The scale of the party’s volatility is stunning. Only two years ago the Conservatives under Boris Johnson won Hartlepool in a by-election from Labour on an enormous swing of 16 per cent. It felt as if the Brexit realignment was inexorable. But that appears to have been halted and put into reverse. Tamworth and seats like it in the West Midlands have been trending away from Labour not only since Brexit but for the last 20 years. The number of by-election results we have, coupled with local election data, suggests that Brexit has lost much or all of its salience as a voting indicator on the Leave side. That would have seemed incredible only a short time ago.
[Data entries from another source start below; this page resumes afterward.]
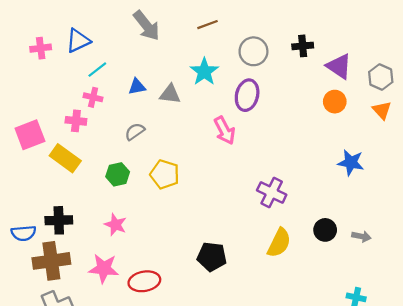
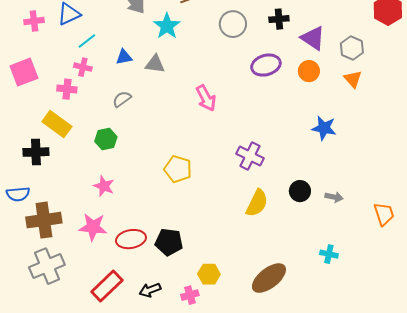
cyan star: (204, 72) -> (167, 26), moved
purple ellipse: (247, 95) -> (266, 65), moved, turned 60
pink square: (30, 135) -> (24, 72), moved
yellow pentagon: (165, 174) -> (178, 169), moved
black cross: (59, 220) -> (36, 152), moved
black pentagon: (212, 257) -> (169, 242), moved

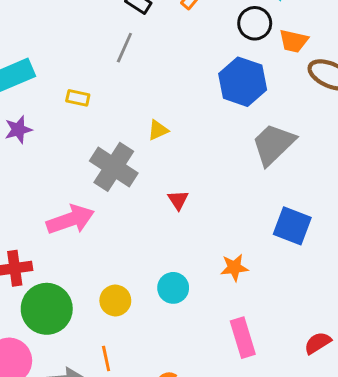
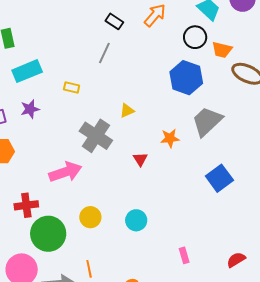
blue square: (292, 226) -> (219, 178), turned 32
orange star: (234, 268) -> (170, 138), moved
yellow circle: (115, 300) -> (90, 217), moved
pink rectangle: (243, 338) -> (184, 255), size x0.6

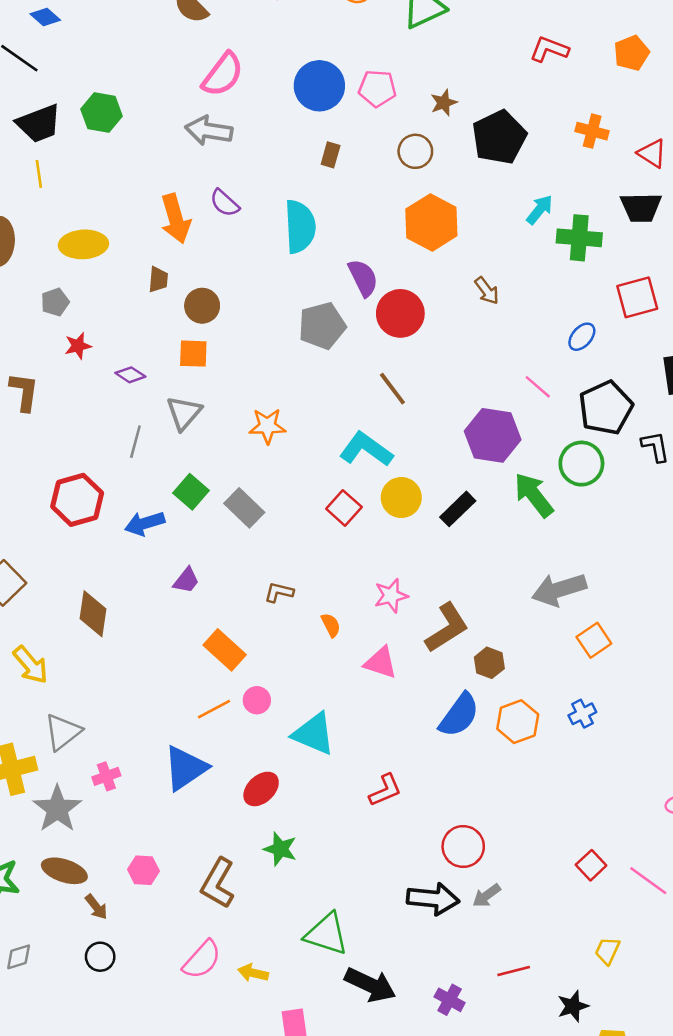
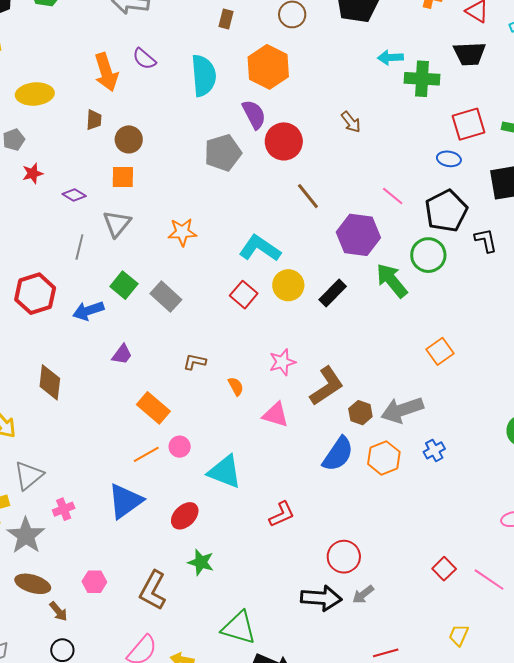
cyan arrow: (540, 210) -> (390, 58), turned -130
orange hexagon: (431, 222) -> (268, 67), moved
blue ellipse: (582, 337) -> (449, 159), moved, turned 60
brown line: (392, 389) -> (308, 196), moved
gray arrow: (559, 590) -> (402, 410), moved
orange square: (594, 640) -> (440, 351), moved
Where does this leave Sunak? He is lucky that after three changes of prime minister this parliament, many Conservative MPs feel that choosing another leader would be politically impossible. There is also no ready alternative to dislodge him. No one, save for discredited figures such as Liz Truss, has anything to say. After 13 long tumultuous years, the Conservative Party is intellectually exhausted. Each faction has had a go, and in its own way failed. The years after 2019 offered a unique opportunity to cement an historic realignment and embed the party’s hegemony, but this was squandered through Johnson’s dishonesty and Truss’s recklessness. The pillars of the 2019 election itself are long gone. Sunak hasn’t made the situation worse, but he can’t find a way of making it better.

The fact the small Reform vote is larger than the Labour majority in both Tamworth and Mid Beds, combined with the evidently large numbers of Tory abstainers, will further strengthen the party’s right. It will argue Sunak must give these people something to turn out for. Sunak, already ideologically predisposed to such ideas and worried about his immediate job security, will probably bend to them, and plunge still further towards his party’s ideological excesses. The chances of an election centred on withdrawal from the European Convention on Human Rights have gone up, as has the prospect of a January 2025 contest (the last permissible date). 

For Sunak, it would be better if there was an internal political reaction to these by-election calamities. If the party doesn’t have the energy to try and change course, the Tories will look ready to go gently into that good night; they would have simply given up.